All parties pay lip service to the goal of reducing carbon emissions. It is far from clear that they are prepared to endure the political unpopularity that will accompany many of the measures required to achieve those goals. At the same time, Ireland’s traditional inability to plan strategically in areas like transport will become more and more of a handicap.
Planning for climate change – both mitigating its effects and reducing carbon emission – will be a huge challenge for Irish politics for the foreseeable future. Not just the actual measures – but managing the politics surrounding them. Whatever about the political will, it is highly doubtful that the public is ready for the sort of changes to its behaviour and daily life that meaningful climate action seems to require. The experience with issues like water charges would not engender great confidence that this will change. For the politicians, shrugging and blaming the EU is unlikely to be sufficient.
4. Change is coming in the North
The political effects of Brexit may only be beginning. We have seen in 2019 that the old certainties in Northern Ireland – that a majority of MPs from the North would be unionists, for a start – are no longer reliable.
Sinn Féin has been beating the unity drum ever louder, even if that sometimes seems to be for its own political purposes. Organisations like Ireland's Future are seeking a national conversation on the subject of unity, though their appeals will sound to many unionist ears like a pan-nationalist chorus. Certainly, attempts to engage unionists in that "national conversation" seem to be sketchy. Leo Varadkar and Micheál Martin both argue that now, when unionist anxieties are heightened by Brexit, is not the time to have the unity debate.
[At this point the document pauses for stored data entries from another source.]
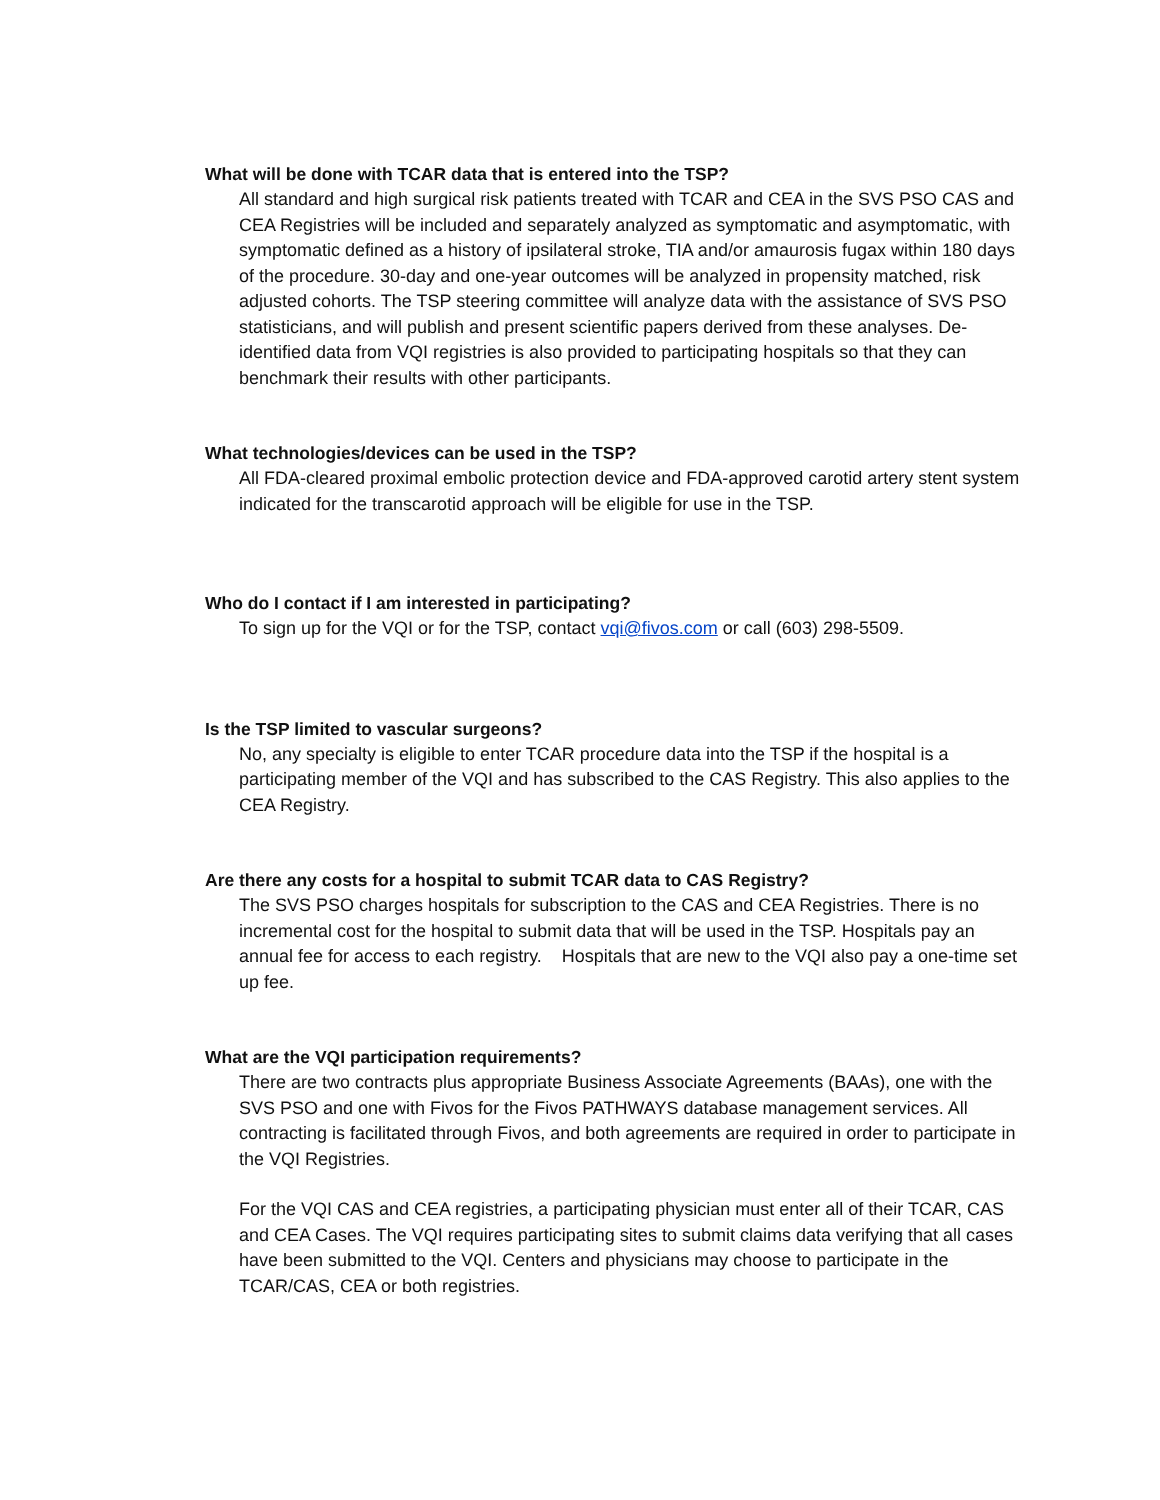What will be done with TCAR data that is entered into the TSP?
All standard and high surgical risk patients treated with TCAR and CEA in the SVS PSO CAS and CEA Registries will be included and separately analyzed as symptomatic and asymptomatic, with symptomatic defined as a history of ipsilateral stroke, TIA and/or amaurosis fugax within 180 days of the procedure. 30-day and one-year outcomes will be analyzed in propensity matched, risk adjusted cohorts. The TSP steering committee will analyze data with the assistance of SVS PSO statisticians, and will publish and present scientific papers derived from these analyses. De-identified data from VQI registries is also provided to participating hospitals so that they can benchmark their results with other participants.
What technologies/devices can be used in the TSP?
All FDA-cleared proximal embolic protection device and FDA-approved carotid artery stent system indicated for the transcarotid approach will be eligible for use in the TSP.
Who do I contact if I am interested in participating?
To sign up for the VQI or for the TSP, contact vqi@fivos.com or call (603) 298-5509.
Is the TSP limited to vascular surgeons?
No, any specialty is eligible to enter TCAR procedure data into the TSP if the hospital is a participating member of the VQI and has subscribed to the CAS Registry. This also applies to the CEA Registry.
Are there any costs for a hospital to submit TCAR data to CAS Registry?
The SVS PSO charges hospitals for subscription to the CAS and CEA Registries. There is no incremental cost for the hospital to submit data that will be used in the TSP. Hospitals pay an annual fee for access to each registry. Hospitals that are new to the VQI also pay a one-time set up fee.
What are the VQI participation requirements?
There are two contracts plus appropriate Business Associate Agreements (BAAs), one with the SVS PSO and one with Fivos for the Fivos PATHWAYS database management services. All contracting is facilitated through Fivos, and both agreements are required in order to participate in the VQI Registries.
For the VQI CAS and CEA registries, a participating physician must enter all of their TCAR, CAS and CEA Cases. The VQI requires participating sites to submit claims data verifying that all cases have been submitted to the VQI. Centers and physicians may choose to participate in the TCAR/CAS, CEA or both registries.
Wherever this goes in 2020, it is not going away. There may be little chance for the foreseeable future that the British government would decide to hold a unity referendum (which is how such a vote happens under the Belfast Agreement) and little chance either that the next Irish government will encourage them to do it. But this year has made clear that change – or at least the possibility of change – is in the air. That sense will not go away.